A former World Bank economist turned politician, Mr Muriithi says he learnt what swayed voters in the 2013 polls was fear, not ideas.

“Politicians and social scientists have discovered that Wanjiku is burdened by many cares in her daily struggles. To catch her attention, they must frighten her out of her daily preoccupations with survival. This explains the intense scare mongering directed at Kikuyu voters every election time. The slogan "ni twathira" was so effective,” he recalls.

Muriithi and his former Ndaragawa counterpart Jeremiah Kioni went against the grain of the TNA wave and were whitewashed. By sticking with Mudavadi, they staked their political necks for a chop they will not forget in a hurry.

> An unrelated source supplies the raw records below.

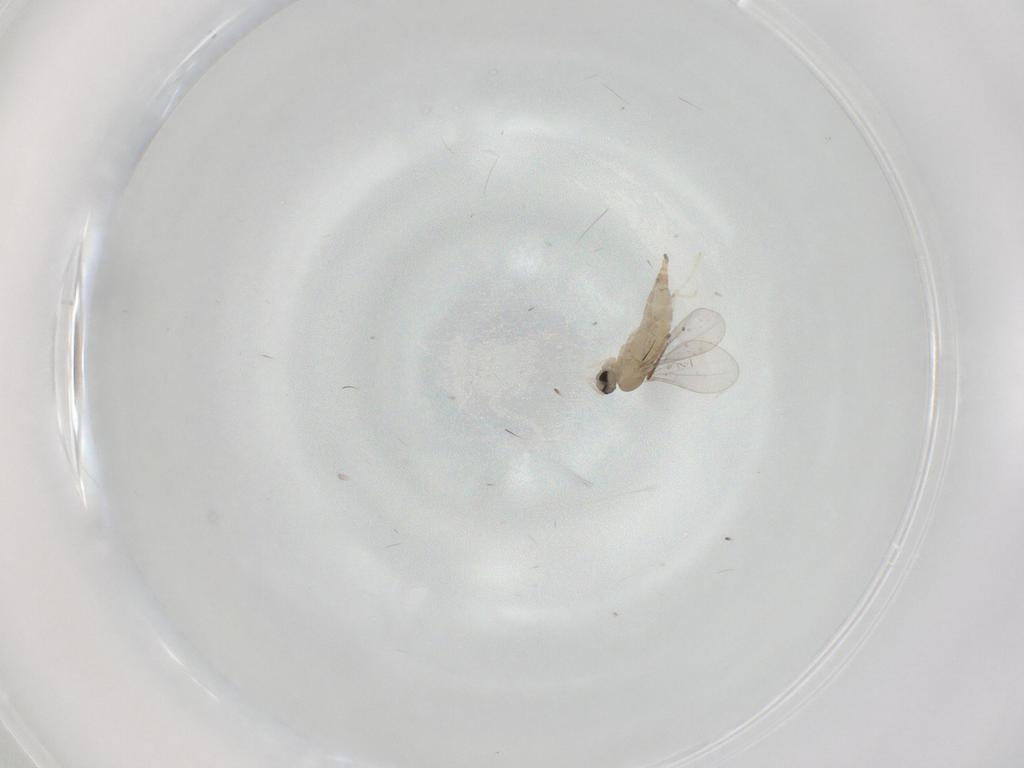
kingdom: Animalia
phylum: Arthropoda
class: Insecta
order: Diptera
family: Cecidomyiidae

“UDF believed a middle of the road route through a moderate leader as Mudavadi was the most viable alternative to draw Kenya back from the extreme passions excited by a contest between Uhuru and Raila. Their followers behaved, and continued to behave, like two alien war formations which is not good for national unity,” he recalls.

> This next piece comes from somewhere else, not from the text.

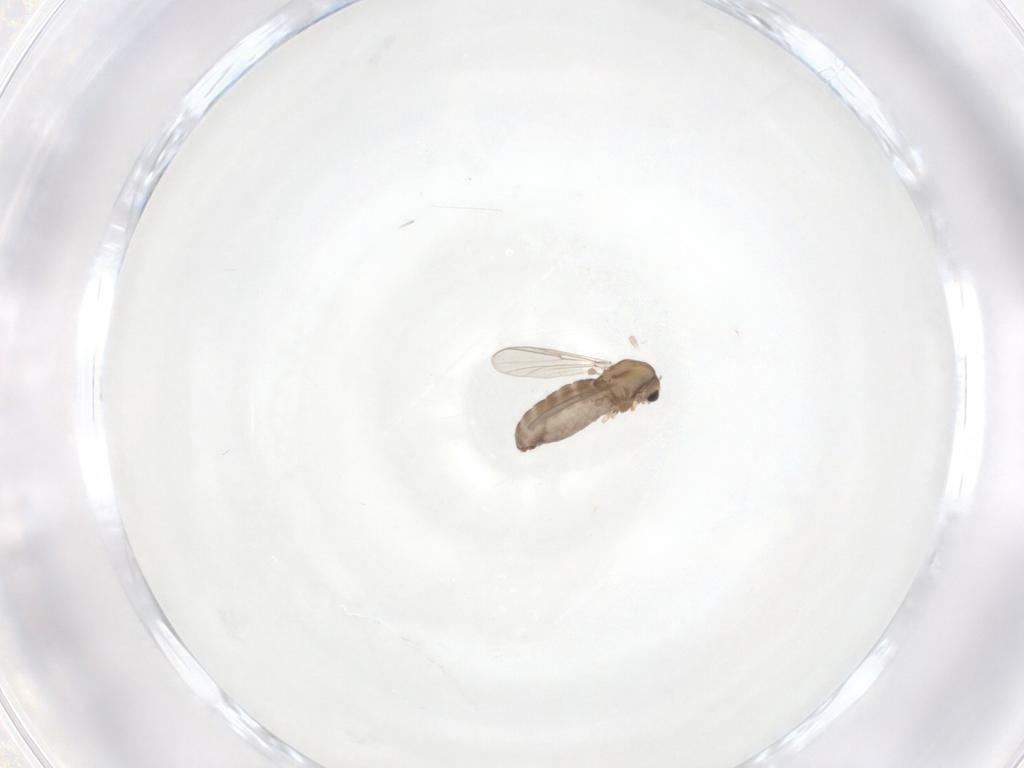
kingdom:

Wambugu had a front row interaction with what he describes as “irrational fear of annihilation” that seemed to eclipse every other idea, argument or consideration in choice of leadership among Kikuyu voters.

“Having tried to persuade leaders and voters in Central Kenya to consider a non-Kikuyu for president, I constantly came across expressions of deep fear that cuts across the social strata among the Kikuyu. The average Kikuyu peasant, university graduate or businessman deeply fears that government can be turned against them,” he says.

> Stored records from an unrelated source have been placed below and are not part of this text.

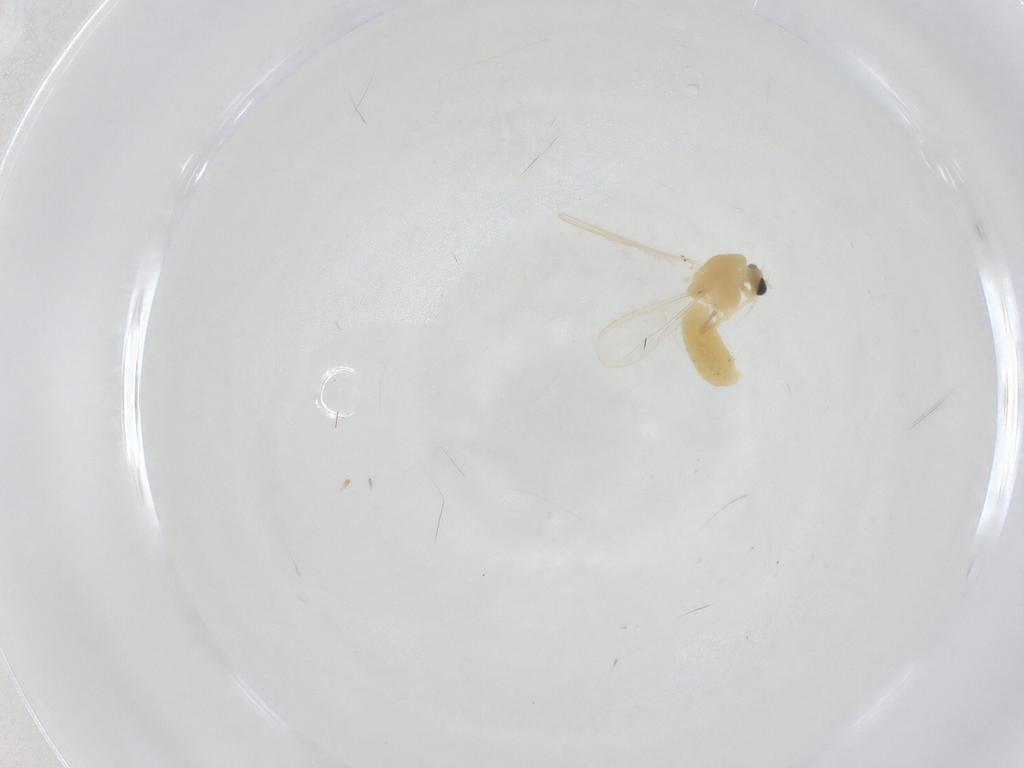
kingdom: Animalia
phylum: Arthropoda
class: Insecta
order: Diptera
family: Chironomidae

The average Kikuyu middle class and professional grew up on a diet of negative ethnicity, in addition to being targets of unflattering social labels that seemed to have left many seeing a shadow behind every bush.

Extremely gullible

“These are the same narratives they heard from their parents and grand parents, narratives of being hunted and haunted by an alien colonial state, and which makes them extremely gullible to political scare mongering,” Ngunjiri says.

While working for Raila, Ngunjiri says he became aware of two seemingly contradictory aspects about the group behaviour of the Gema people than he was before.

“This is hard to believe for many, but it is true Kikuyus are a politically ambivalent and detached lot. I am convinced they can comfortably live in Kenya without ever bothering to be in political leadership, if they did not feel their interests in land, business and physical safety were threatened by government,” he says.

The second seemingly contradictory aspect about their group behaviour he said: “Some argue the poor have no interest or reason to gang up with the rich to protect. The Gema people carry a collective baggage of a historical memory of being targeted, isolated, haunted, hounded during the colonial times,” he says.

“Their experience is when it begins, it does not end with the rich, both rich and poor will soon be in trouble. This is why Uhuru was able to stand up and say we are being targeted and everyone identified with him. At that point, he spoke as a Kikuyu, not as a rich man. Even the street families understood the alarmist rallying call of "ni twathira”.